Chris Harvey started 2019 as the titleholder of Wall Street’s biggest bear.
His year-end target for the S&P 500 was the lowest among his peers at major firms until Cantor Fitzgerald churned out a weaker forecast. But Harvey wasn’t bearish, per se: He expected a double-digit rally in the S&P 500, just from the lower starting point it plunged to during the fourth quarter.
If the correction somewhat muddled his stock-market views, his latest call for a separate corner of the market is unmistakably bullish. He’s calling the end of a two-year bear market for the value factor, which screens stocks that are trading at low prices relative to their fundamental value.
If the past two years seemed tough for value as defined by Harvey, consider the majority of the postrecession era, when value investors have largely been walloped by high-growth stocks.
“After two years of underperformance and a healthy sell-off in 4Q18, we think the risk/reward for the Value style is much more attractive,” Harvey said. “The pendulum is swinging back in Value’s favor — we’re expecting a positive run for the investment style over the next 12 months.”
Harvey’s conviction in the value style is driven by what he observes as an inflection point for the factor. Specifically, the median book-to-price ratio of “cheap” and “expensive” stocks rose last year to its highest levels since 2011, as the chart below shows. In other words, “expensive” stocks were trading at such a rich premium that Harvey spotted an opportunity for bargain hunters to swoop in on their value counterparts.

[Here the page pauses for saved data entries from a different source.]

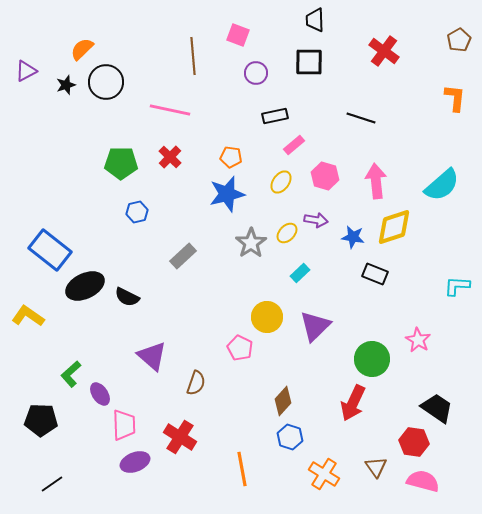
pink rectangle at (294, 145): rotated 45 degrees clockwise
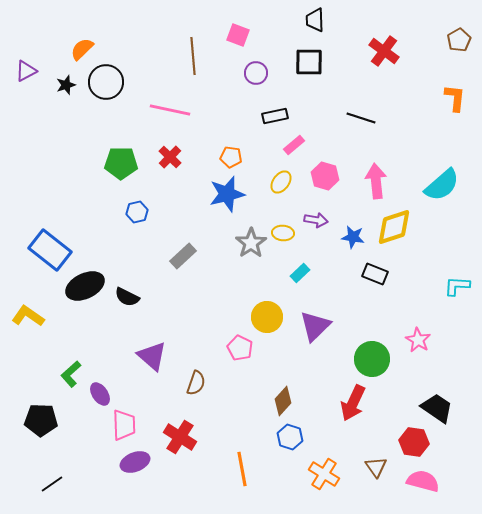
yellow ellipse at (287, 233): moved 4 px left; rotated 50 degrees clockwise
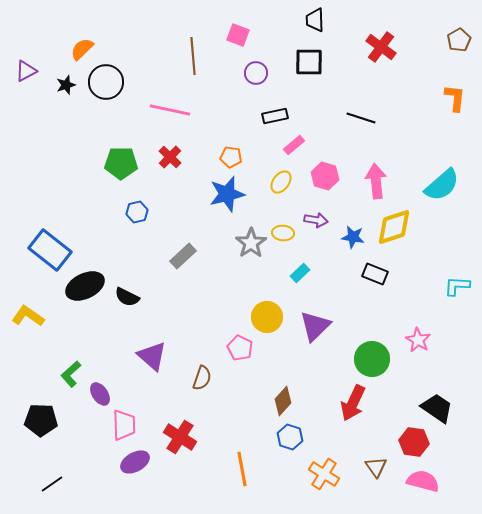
red cross at (384, 51): moved 3 px left, 4 px up
brown semicircle at (196, 383): moved 6 px right, 5 px up
purple ellipse at (135, 462): rotated 8 degrees counterclockwise
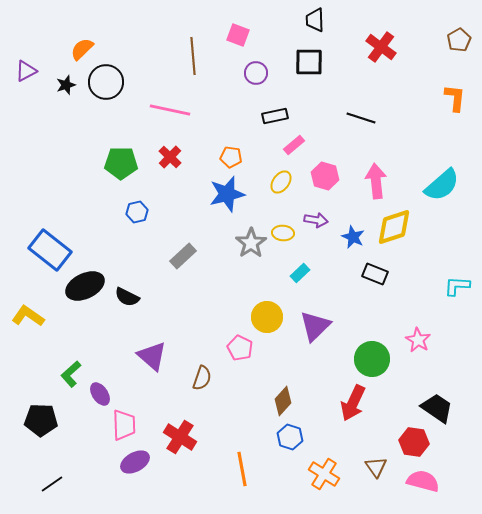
blue star at (353, 237): rotated 15 degrees clockwise
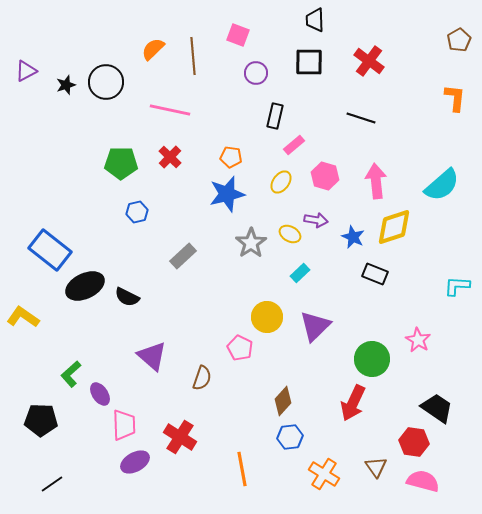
red cross at (381, 47): moved 12 px left, 14 px down
orange semicircle at (82, 49): moved 71 px right
black rectangle at (275, 116): rotated 65 degrees counterclockwise
yellow ellipse at (283, 233): moved 7 px right, 1 px down; rotated 25 degrees clockwise
yellow L-shape at (28, 316): moved 5 px left, 1 px down
blue hexagon at (290, 437): rotated 25 degrees counterclockwise
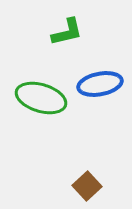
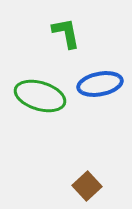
green L-shape: moved 1 px left, 1 px down; rotated 88 degrees counterclockwise
green ellipse: moved 1 px left, 2 px up
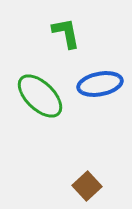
green ellipse: rotated 27 degrees clockwise
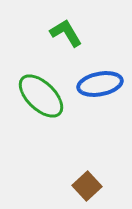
green L-shape: rotated 20 degrees counterclockwise
green ellipse: moved 1 px right
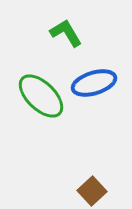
blue ellipse: moved 6 px left, 1 px up; rotated 6 degrees counterclockwise
brown square: moved 5 px right, 5 px down
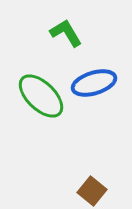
brown square: rotated 8 degrees counterclockwise
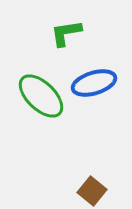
green L-shape: rotated 68 degrees counterclockwise
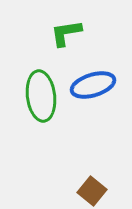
blue ellipse: moved 1 px left, 2 px down
green ellipse: rotated 39 degrees clockwise
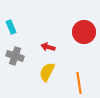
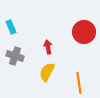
red arrow: rotated 64 degrees clockwise
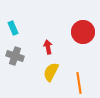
cyan rectangle: moved 2 px right, 1 px down
red circle: moved 1 px left
yellow semicircle: moved 4 px right
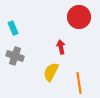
red circle: moved 4 px left, 15 px up
red arrow: moved 13 px right
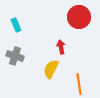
cyan rectangle: moved 3 px right, 3 px up
yellow semicircle: moved 3 px up
orange line: moved 1 px down
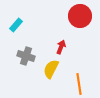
red circle: moved 1 px right, 1 px up
cyan rectangle: rotated 64 degrees clockwise
red arrow: rotated 32 degrees clockwise
gray cross: moved 11 px right
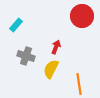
red circle: moved 2 px right
red arrow: moved 5 px left
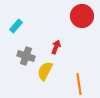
cyan rectangle: moved 1 px down
yellow semicircle: moved 6 px left, 2 px down
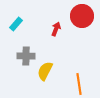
cyan rectangle: moved 2 px up
red arrow: moved 18 px up
gray cross: rotated 18 degrees counterclockwise
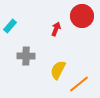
cyan rectangle: moved 6 px left, 2 px down
yellow semicircle: moved 13 px right, 1 px up
orange line: rotated 60 degrees clockwise
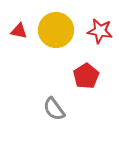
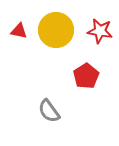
gray semicircle: moved 5 px left, 2 px down
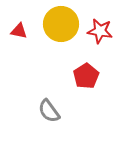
yellow circle: moved 5 px right, 6 px up
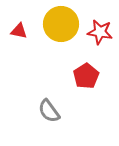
red star: moved 1 px down
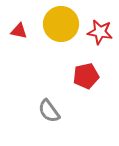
red pentagon: rotated 20 degrees clockwise
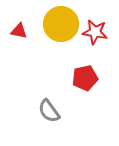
red star: moved 5 px left
red pentagon: moved 1 px left, 2 px down
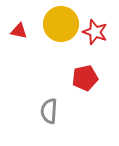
red star: rotated 10 degrees clockwise
gray semicircle: rotated 40 degrees clockwise
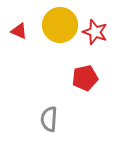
yellow circle: moved 1 px left, 1 px down
red triangle: rotated 12 degrees clockwise
gray semicircle: moved 8 px down
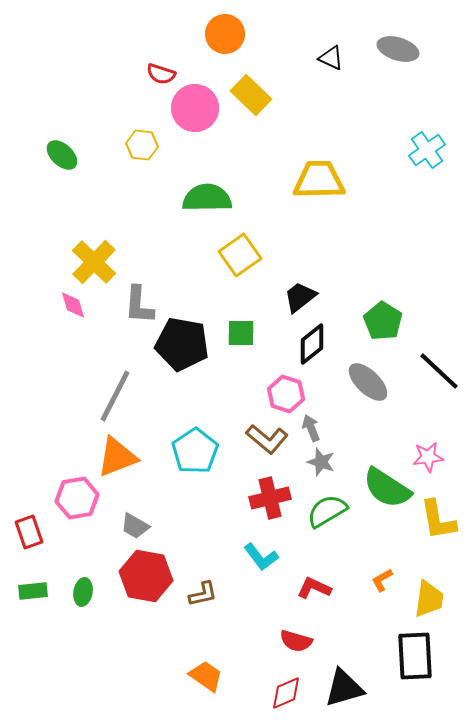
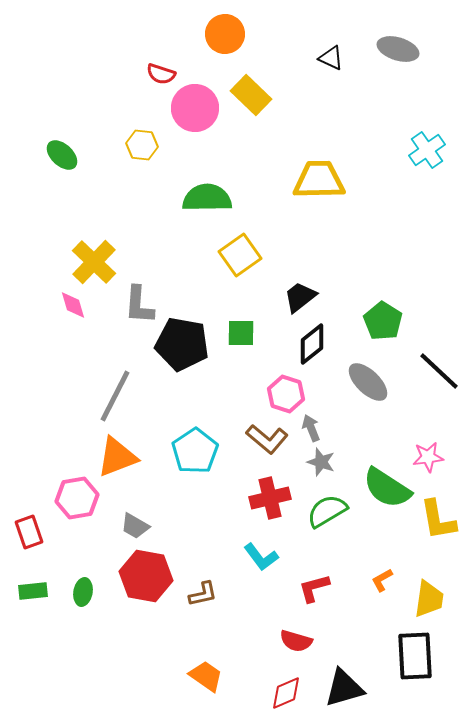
red L-shape at (314, 588): rotated 40 degrees counterclockwise
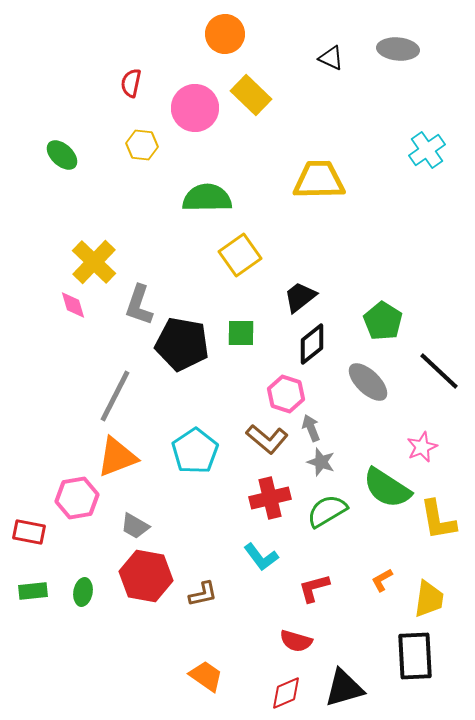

Forward earnings are usually the go-to metric for determining how expensive or cheap a stock is. Harvey, however, employs book value — a company’s assets less its liabilities — because it’s more stable than earnings over time, especially when the economy is in turmoil.
Beyond the extended spread between cheap and expensive stocks, Harvey observed late last year that macroeconomic conditions were lining up in favor of value. Specifically, he waited for confirmation from three signals before officially advising clients to be overweight value: tightening credit spreads, the Federal Reserve pausing rate hikes, and a flat curve between two- and 10-year yields.
“These macro trends influence the cost of capital, market risk and ultimately stock multiples especially for Value stocks, which are often debt-heavy and higher risk,” he said in a note to clients.
The shaded areas in the chart below highlight moments when investors favored value stocks and reined in the premium that expensive stocks commanded. In Harvey’s view, we’re at another such inflection point.
Previous shifts to value have generally taken 12 months or longer, Harvey said. But there’s reward for investors who buy in to the factor early: There was an 11% median one-year return on Wells Fargo’s multifactor value model, which combines cash-flow yield, price/book, and price/sales ratios.